[Opening Supplied information section]

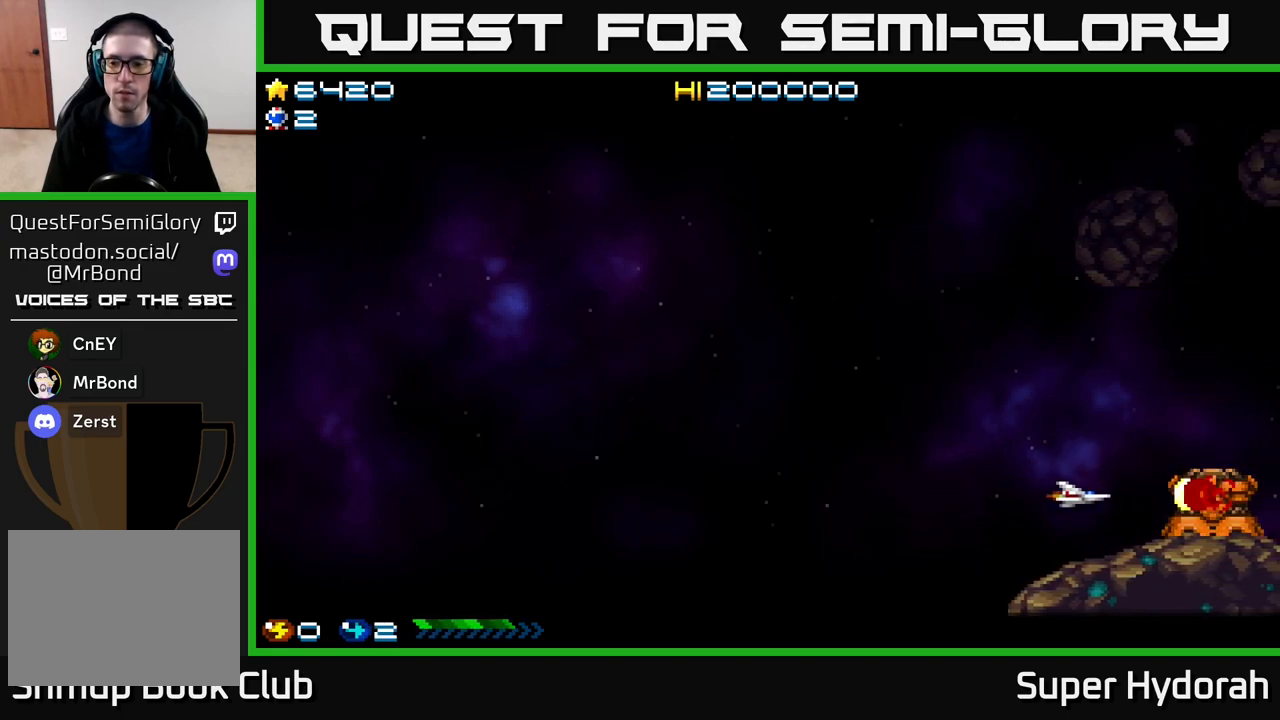
{"buttons": ["A", "DPAD_DOWN", "DPAD_LEFT"], "events": [[200, "DPAD_UP", "down"], [333, "DPAD_UP", "up"], [400, "DPAD_DOWN", "down"], [417, "DPAD_LEFT", "down"]]}
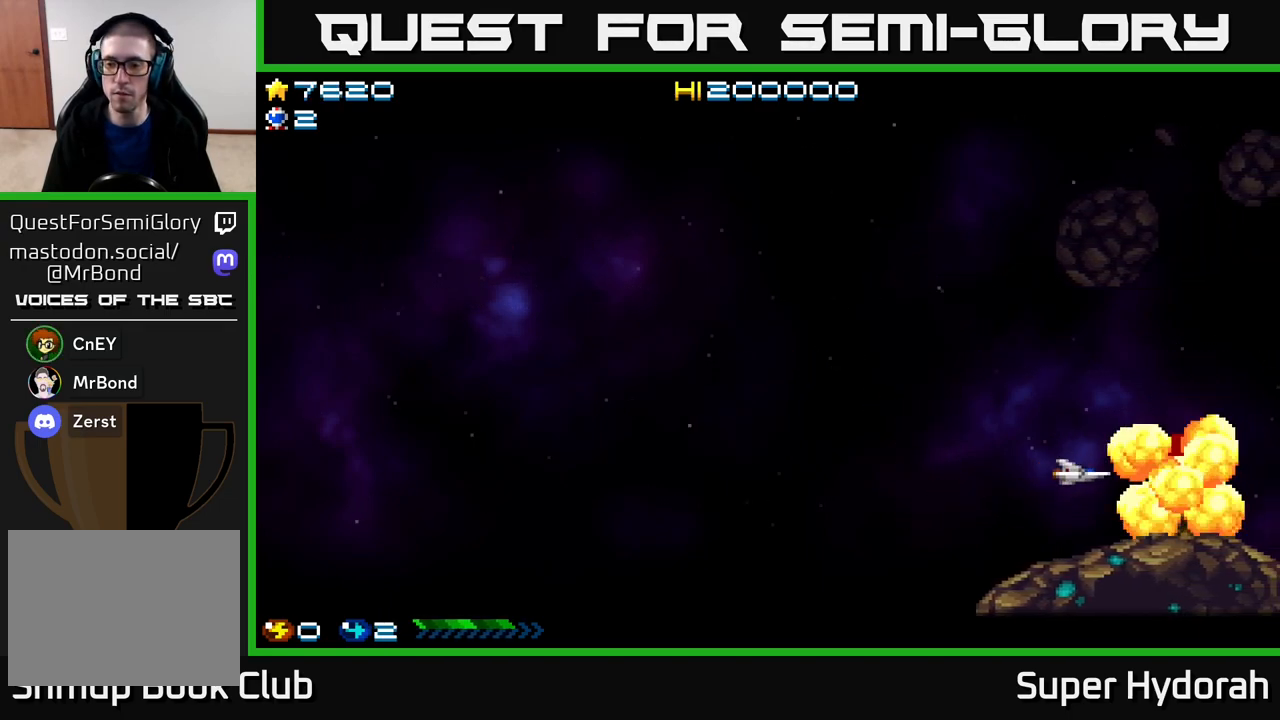
{"buttons": ["DPAD_UP"], "events": [[67, "DPAD_DOWN", "up"], [167, "DPAD_UP", "down"], [200, "A", "up"], [400, "DPAD_LEFT", "up"]]}
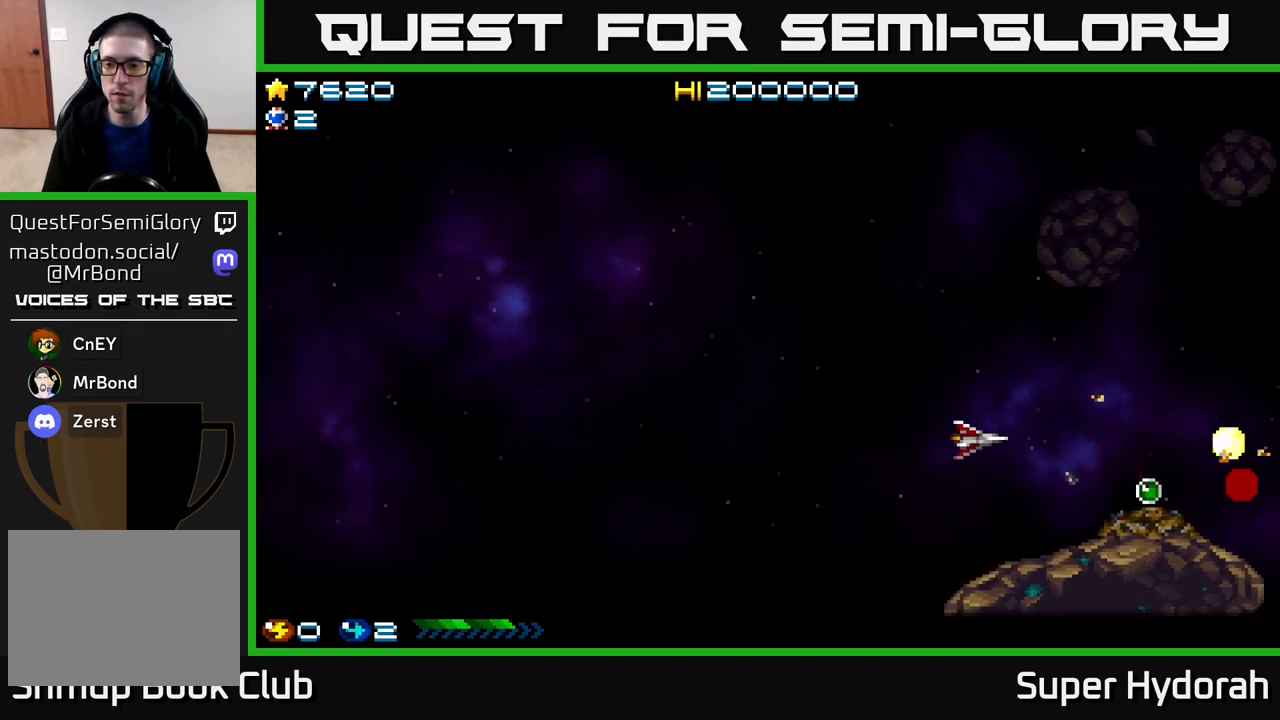
{"buttons": ["DPAD_DOWN", "DPAD_RIGHT"], "events": [[150, "DPAD_UP", "up"], [183, "DPAD_DOWN", "down"], [200, "DPAD_RIGHT", "down"]]}
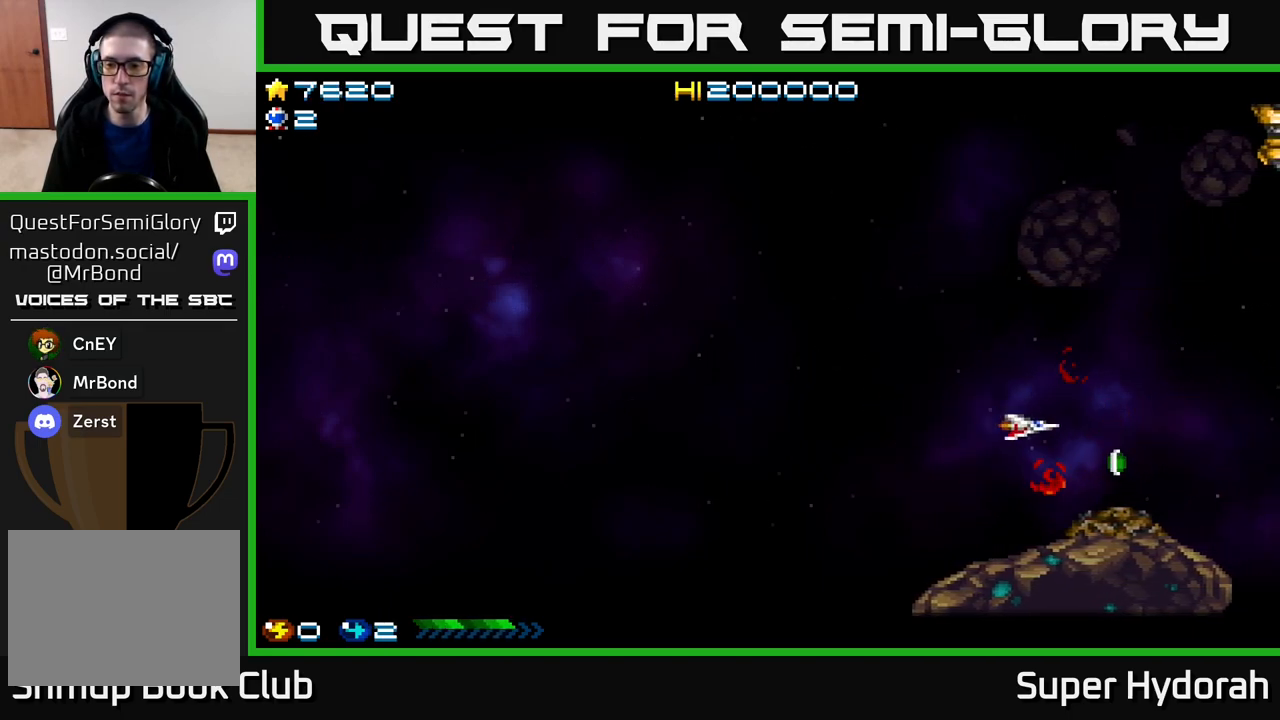
{"buttons": ["A", "DPAD_UP"], "events": [[200, "DPAD_DOWN", "up"], [250, "DPAD_RIGHT", "up"], [250, "DPAD_UP", "down"], [300, "A", "down"]]}
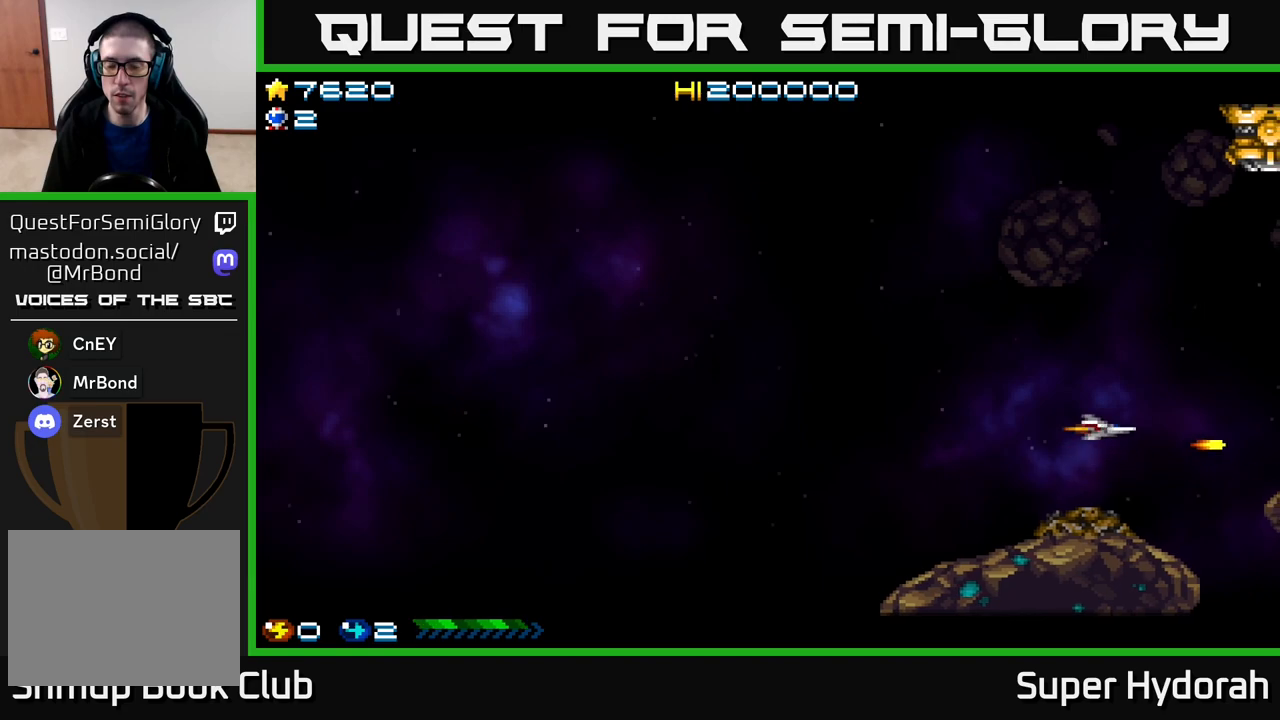
{"buttons": ["A", "DPAD_UP"], "events": [[67, "DPAD_LEFT", "down"], [367, "DPAD_LEFT", "up"]]}
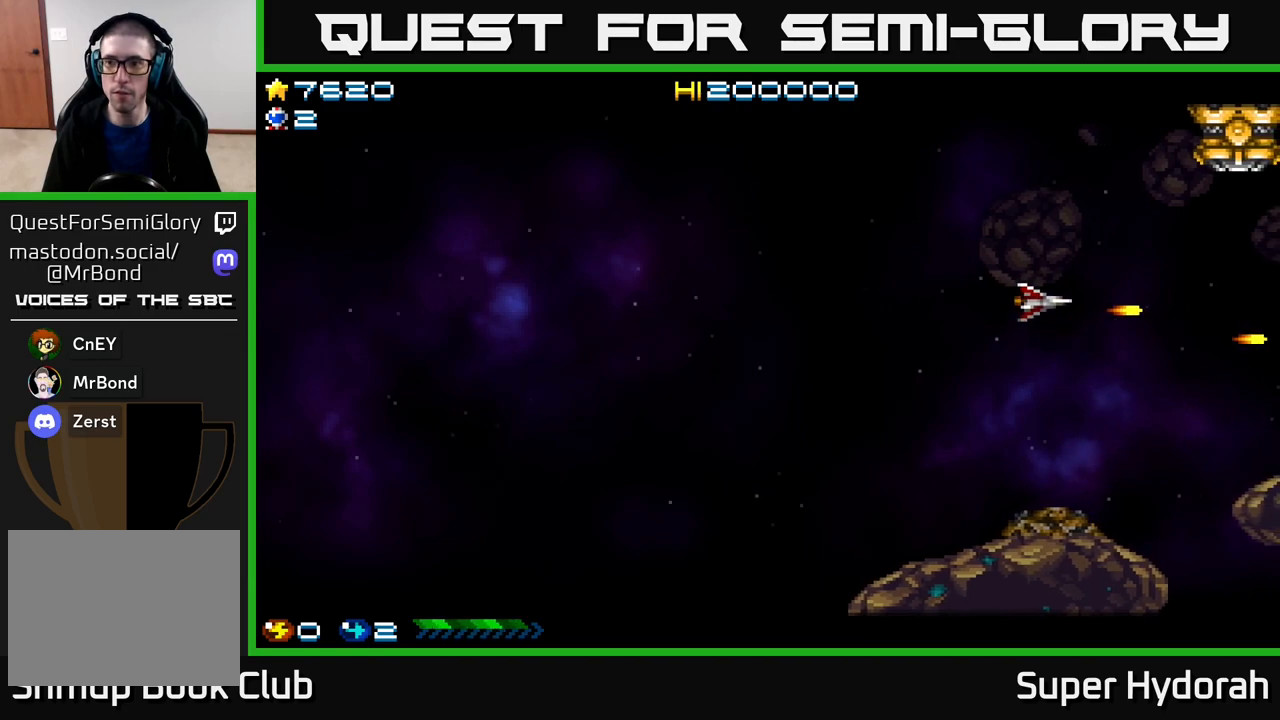
{"buttons": ["A"], "events": [[433, "DPAD_UP", "up"]]}
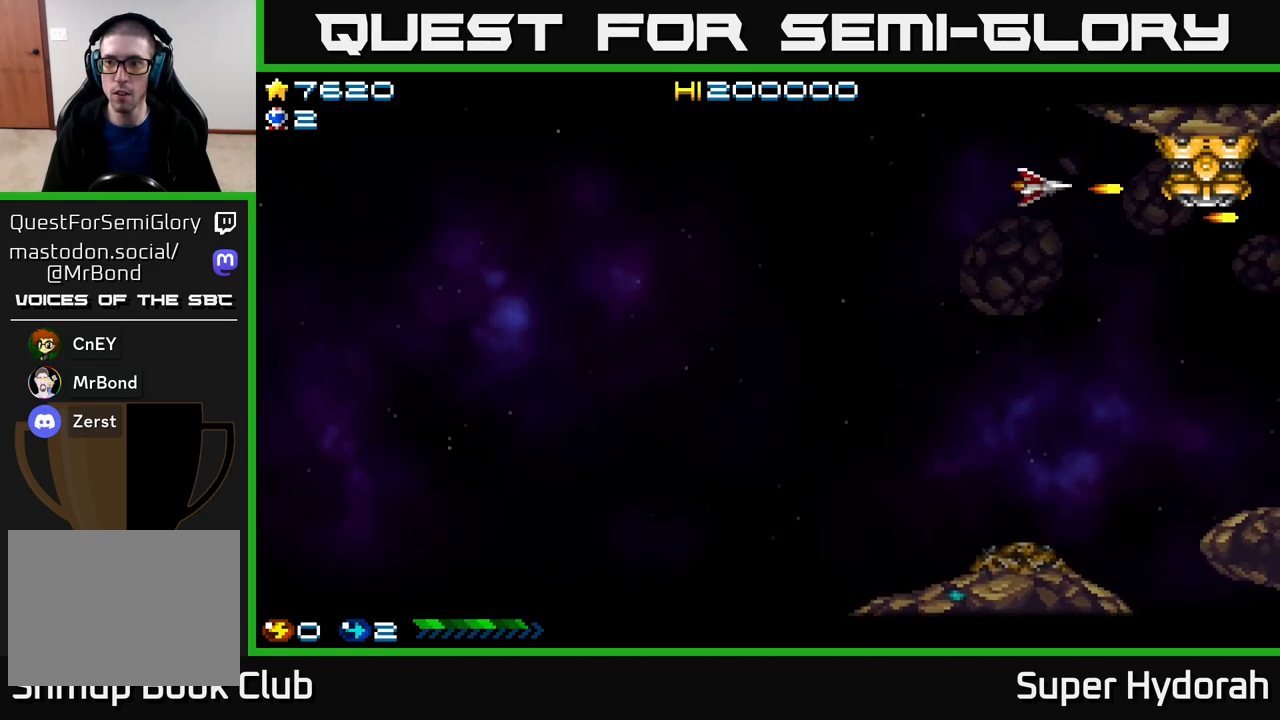
{"buttons": ["A"], "events": [[200, "DPAD_DOWN", "down"], [267, "DPAD_DOWN", "up"]]}
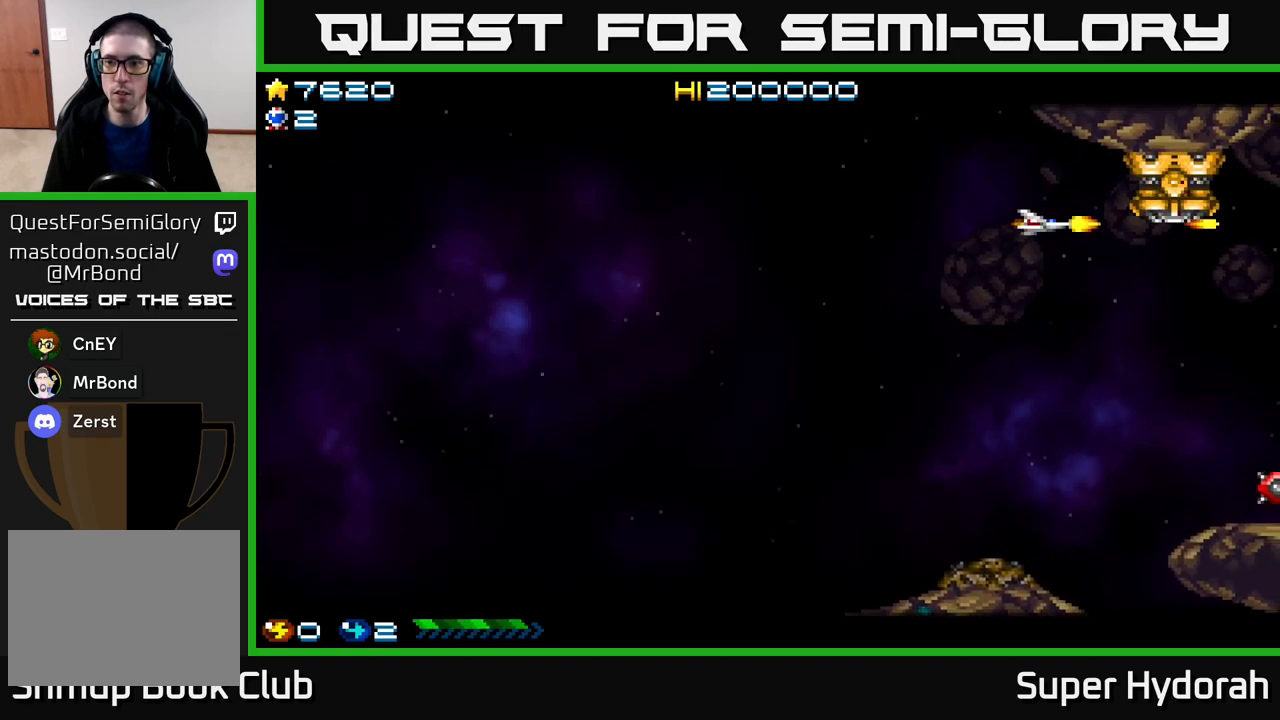
{"buttons": ["A"], "events": [[283, "DPAD_UP", "down"], [367, "DPAD_UP", "up"]]}
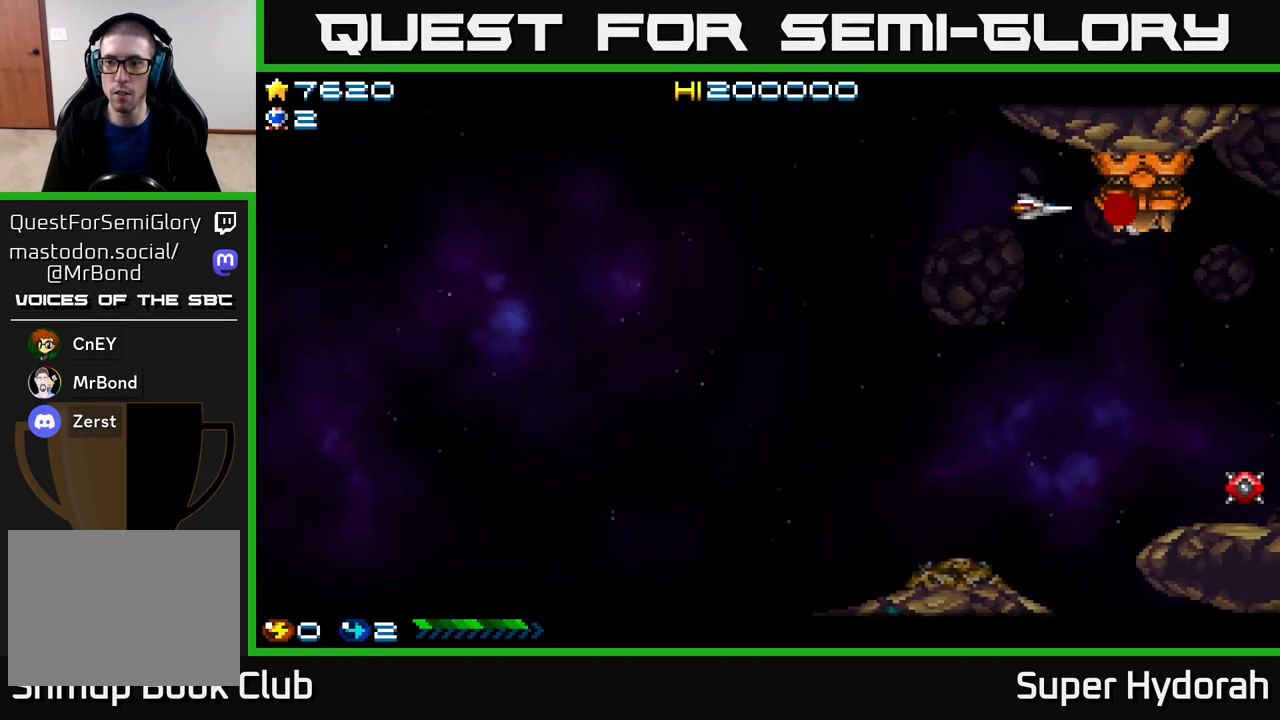
{"buttons": ["A", "DPAD_DOWN"], "events": [[33, "DPAD_LEFT", "down"], [233, "DPAD_DOWN", "down"], [267, "DPAD_LEFT", "up"]]}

[Closing Supplied information section]

- [Task item]: Would you please retype all the data exactly? Leave out whatever pictures it holds.

- [Response area]:
{"buttons": ["A", "DPAD_DOWN", "DPAD_LEFT"], "events": [[200, "DPAD_UP", "down"], [333, "DPAD_UP", "up"], [400, "DPAD_DOWN", "down"], [417, "DPAD_LEFT", "down"]]}
{"buttons": ["DPAD_UP"], "events": [[67, "DPAD_DOWN", "up"], [167, "DPAD_UP", "down"], [200, "A", "up"], [400, "DPAD_LEFT", "up"]]}
{"buttons": ["DPAD_DOWN", "DPAD_RIGHT"], "events": [[150, "DPAD_UP", "up"], [183, "DPAD_DOWN", "down"], [200, "DPAD_RIGHT", "down"]]}
{"buttons": ["A", "DPAD_UP"], "events": [[200, "DPAD_DOWN", "up"], [250, "DPAD_RIGHT", "up"], [250, "DPAD_UP", "down"], [300, "A", "down"]]}
{"buttons": ["A", "DPAD_UP"], "events": [[67, "DPAD_LEFT", "down"], [367, "DPAD_LEFT", "up"]]}
{"buttons": ["A"], "events": [[433, "DPAD_UP", "up"]]}
{"buttons": ["A"], "events": [[200, "DPAD_DOWN", "down"], [267, "DPAD_DOWN", "up"]]}
{"buttons": ["A"], "events": [[283, "DPAD_UP", "down"], [367, "DPAD_UP", "up"]]}
{"buttons": ["A", "DPAD_DOWN"], "events": [[33, "DPAD_LEFT", "down"], [233, "DPAD_DOWN", "down"], [267, "DPAD_LEFT", "up"]]}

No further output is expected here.